The GeoSUR Award is granted annually and recognizes the application of spatial data and the development of geospatial information services which, due to their innovative and relevant characteristics, contribute to the fulfillment of the general objectives of the GeoSUR Program and promote the use of geographic information for decision making in Latin America and the Caribbean.
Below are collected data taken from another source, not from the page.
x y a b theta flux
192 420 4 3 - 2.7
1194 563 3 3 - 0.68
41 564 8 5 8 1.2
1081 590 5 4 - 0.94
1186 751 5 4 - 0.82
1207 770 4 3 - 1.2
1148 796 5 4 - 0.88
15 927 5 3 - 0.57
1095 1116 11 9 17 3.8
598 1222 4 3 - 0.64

Institutions or individuals from any country in the region may apply for the award. The bases of the award are announced at the beginning of each year in the PAIGH and GeoSUR websites.

The GeoSUR 2012 Award for innovation was granted to the Project for the Integration of geospatial Data for Mesoamerica, presented by the National Geographic and Land Registry Institute of El Salvador; while that year's award for relevance corresponded to the Geoserver of the Ministry of the Environment of Peru.

The GeoSUR 2013 Award was granted to the Project “Terra-i, a system that monitors natural vegetation change in Latin America and the Caribbean in real time, presented by the International Center for Tropical Agriculture (CIAT). Two projects were awarded honorable mention: the “Computer platform for the development of motoring, analysis, and alert systems for environmental extremes”, presented by the National Institute for Spatial Research (INPE) in Brazil, and the “Registry System for Geographic Items” presented by the Spatial Data Infrastructure for Bogota (IDECA).